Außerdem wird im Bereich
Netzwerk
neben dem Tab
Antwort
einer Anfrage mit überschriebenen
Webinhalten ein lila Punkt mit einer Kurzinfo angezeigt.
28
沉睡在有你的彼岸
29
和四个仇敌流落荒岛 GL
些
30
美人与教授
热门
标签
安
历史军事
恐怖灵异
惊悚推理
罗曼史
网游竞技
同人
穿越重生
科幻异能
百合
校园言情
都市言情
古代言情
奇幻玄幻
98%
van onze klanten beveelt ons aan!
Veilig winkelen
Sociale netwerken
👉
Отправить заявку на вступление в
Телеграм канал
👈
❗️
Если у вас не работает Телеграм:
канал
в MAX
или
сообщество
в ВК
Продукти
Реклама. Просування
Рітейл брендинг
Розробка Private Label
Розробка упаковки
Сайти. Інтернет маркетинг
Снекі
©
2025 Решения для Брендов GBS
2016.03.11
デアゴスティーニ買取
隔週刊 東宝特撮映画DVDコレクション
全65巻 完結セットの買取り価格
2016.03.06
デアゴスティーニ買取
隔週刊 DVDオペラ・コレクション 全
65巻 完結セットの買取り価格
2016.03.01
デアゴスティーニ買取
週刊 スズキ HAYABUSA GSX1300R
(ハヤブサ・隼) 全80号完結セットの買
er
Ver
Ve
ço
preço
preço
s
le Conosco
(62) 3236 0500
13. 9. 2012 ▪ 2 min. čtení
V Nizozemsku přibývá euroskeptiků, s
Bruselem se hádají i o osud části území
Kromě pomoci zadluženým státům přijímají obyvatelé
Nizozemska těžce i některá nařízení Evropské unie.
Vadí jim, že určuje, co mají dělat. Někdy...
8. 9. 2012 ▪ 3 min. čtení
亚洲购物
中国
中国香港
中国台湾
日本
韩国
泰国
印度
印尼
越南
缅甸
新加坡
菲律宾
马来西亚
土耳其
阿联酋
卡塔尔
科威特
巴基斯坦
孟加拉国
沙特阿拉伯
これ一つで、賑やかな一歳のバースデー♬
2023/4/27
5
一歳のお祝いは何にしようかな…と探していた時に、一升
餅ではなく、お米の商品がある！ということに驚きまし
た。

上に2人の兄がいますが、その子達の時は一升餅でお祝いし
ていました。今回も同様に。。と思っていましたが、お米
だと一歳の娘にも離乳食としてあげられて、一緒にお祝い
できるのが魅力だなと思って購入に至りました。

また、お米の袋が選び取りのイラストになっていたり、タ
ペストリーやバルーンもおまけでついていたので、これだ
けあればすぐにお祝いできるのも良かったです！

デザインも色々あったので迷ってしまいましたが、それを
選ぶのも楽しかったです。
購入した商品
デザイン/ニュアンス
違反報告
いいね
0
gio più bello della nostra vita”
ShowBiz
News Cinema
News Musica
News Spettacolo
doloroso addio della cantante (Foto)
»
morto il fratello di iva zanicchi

● ● ● ● ● ● ●

*Assignment*. In the listing, find each line with the string "Розробка" and copy it.

*Solution*.
Розробка Private Label
Розробка упаковки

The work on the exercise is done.